His musical crossovers culminated in the group’s smoky debut Black Radio released in Feburary 2012 that has set the music world buzzing by creating a fresh mix of musical styles that have been explored previously by the likes of hip hop giants Tribe Called Quest and jazzmen like Herbie Hancock, both of whom he names as influences on his music.
Glasper brings traditional jazz sensibility and harmonic structuring to the world of fluid sensuous R&B vocals from artists like Yasiin Bey (formerly Mos Def) and Lalah Hathaway (yes, that’s Donnie’s daughter). But his work on this album goes beyond the merging of two worlds.
Every one of the tracks feature tight drums and solid penetrating bass lines that one would expect on a hip-hop album with vocals that one would expect to hear on soul and R&B records. Glasper and co. provide fresh, complex instrumental accompaniments on all the tracks that give the album a hazy sensual vibe while remaining intellectually exciting for true jazzheads. On certain cuts including his cover of Mongo Santamaria’s classic Latin tune ‘Afro Blue’ he exercises a delicious restraint embellishing Erykah Badu’s vocals with flurries of notes, without ever veering into a true solo. Unlike Glasper’s first project, Black Radio is not meant to focus on his own talent, but rather explore and generate a concept. A concept that is perhaps best exemplified by his cover of Cobain’s ‘Smells like Teen Spirit’ a song that Glasper says he admires for it’s melodic beauty and the interesting chord changes.

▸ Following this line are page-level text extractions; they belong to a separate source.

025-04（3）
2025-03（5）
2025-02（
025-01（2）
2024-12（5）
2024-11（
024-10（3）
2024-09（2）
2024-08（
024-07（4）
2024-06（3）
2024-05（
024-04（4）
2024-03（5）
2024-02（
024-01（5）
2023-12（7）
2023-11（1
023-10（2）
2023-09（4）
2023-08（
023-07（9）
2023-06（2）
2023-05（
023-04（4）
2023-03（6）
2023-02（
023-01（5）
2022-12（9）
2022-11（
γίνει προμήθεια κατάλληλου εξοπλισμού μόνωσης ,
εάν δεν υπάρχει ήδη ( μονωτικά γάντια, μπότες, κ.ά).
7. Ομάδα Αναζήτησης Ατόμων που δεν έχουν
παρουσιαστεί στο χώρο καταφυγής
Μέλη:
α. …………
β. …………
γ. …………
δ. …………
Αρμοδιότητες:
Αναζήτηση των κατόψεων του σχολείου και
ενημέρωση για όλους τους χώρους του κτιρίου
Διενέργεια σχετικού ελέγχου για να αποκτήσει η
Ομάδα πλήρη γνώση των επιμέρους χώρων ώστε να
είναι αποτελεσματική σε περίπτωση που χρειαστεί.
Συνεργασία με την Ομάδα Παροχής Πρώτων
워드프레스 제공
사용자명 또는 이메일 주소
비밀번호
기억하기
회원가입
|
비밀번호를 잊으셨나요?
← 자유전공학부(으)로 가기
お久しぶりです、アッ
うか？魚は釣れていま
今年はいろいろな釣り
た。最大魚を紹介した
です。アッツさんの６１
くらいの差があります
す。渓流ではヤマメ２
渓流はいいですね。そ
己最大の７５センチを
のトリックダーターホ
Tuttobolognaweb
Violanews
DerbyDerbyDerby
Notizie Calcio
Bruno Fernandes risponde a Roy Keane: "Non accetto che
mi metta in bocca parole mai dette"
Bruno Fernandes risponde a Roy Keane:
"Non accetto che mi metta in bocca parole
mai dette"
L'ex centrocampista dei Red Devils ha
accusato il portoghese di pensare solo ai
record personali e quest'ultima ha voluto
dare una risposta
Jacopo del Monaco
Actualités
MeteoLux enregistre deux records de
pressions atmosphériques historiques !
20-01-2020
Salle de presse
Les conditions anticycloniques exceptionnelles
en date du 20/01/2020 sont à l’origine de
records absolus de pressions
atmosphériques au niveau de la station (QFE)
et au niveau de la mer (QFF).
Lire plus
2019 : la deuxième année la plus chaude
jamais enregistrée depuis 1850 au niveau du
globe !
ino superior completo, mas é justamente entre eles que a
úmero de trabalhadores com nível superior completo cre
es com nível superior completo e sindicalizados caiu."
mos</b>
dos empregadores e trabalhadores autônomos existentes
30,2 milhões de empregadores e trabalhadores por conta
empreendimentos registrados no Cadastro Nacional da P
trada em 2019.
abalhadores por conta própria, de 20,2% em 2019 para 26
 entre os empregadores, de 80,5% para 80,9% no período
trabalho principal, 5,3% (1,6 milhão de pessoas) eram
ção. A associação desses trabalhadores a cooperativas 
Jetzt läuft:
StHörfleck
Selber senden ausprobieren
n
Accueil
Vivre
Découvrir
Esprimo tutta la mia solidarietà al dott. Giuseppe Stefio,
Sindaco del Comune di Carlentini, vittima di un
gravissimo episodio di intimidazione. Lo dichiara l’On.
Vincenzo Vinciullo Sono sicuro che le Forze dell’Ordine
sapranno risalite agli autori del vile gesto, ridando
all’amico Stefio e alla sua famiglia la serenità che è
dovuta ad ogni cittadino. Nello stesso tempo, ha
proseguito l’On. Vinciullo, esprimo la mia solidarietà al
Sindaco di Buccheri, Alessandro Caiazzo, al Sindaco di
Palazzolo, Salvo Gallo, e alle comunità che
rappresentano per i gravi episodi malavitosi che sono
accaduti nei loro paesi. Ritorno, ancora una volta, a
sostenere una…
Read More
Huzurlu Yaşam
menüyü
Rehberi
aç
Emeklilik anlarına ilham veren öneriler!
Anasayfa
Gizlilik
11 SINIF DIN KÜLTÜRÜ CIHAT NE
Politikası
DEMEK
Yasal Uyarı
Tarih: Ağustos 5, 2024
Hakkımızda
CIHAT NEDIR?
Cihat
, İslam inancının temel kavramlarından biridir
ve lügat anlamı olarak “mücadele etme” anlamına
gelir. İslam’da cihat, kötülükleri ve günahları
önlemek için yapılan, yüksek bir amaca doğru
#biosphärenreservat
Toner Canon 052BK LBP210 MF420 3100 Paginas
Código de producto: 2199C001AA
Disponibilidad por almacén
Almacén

While the album seems to be brimming with covers, on originals like ‘Ah Yeah’ featuring Musiq Soulchild and Chrisette Michelle, the Rhodes organ and drum snaps are sexy and original. And on others like ‘Why Do We Try’ that begins with Stokley’s warm vocal overtones cushioned by vocoder harmonies, Glasper’s solo produces an angularity that is challenging and pleasing at once.
Though some critics have said essentially ‘that ain’t jazz’ Glasper told Public Radio International’s Bullseye that Black Radio was meant to move the jazz world out of its current period of stagnation. “All [jazz] ever did was change. That’s the spirit of it. That’s what I’m doing. I’m playing jazz that’s 2012”. That certainly seems to be the case, and now we’re eagerly awaiting what 2013 will bring.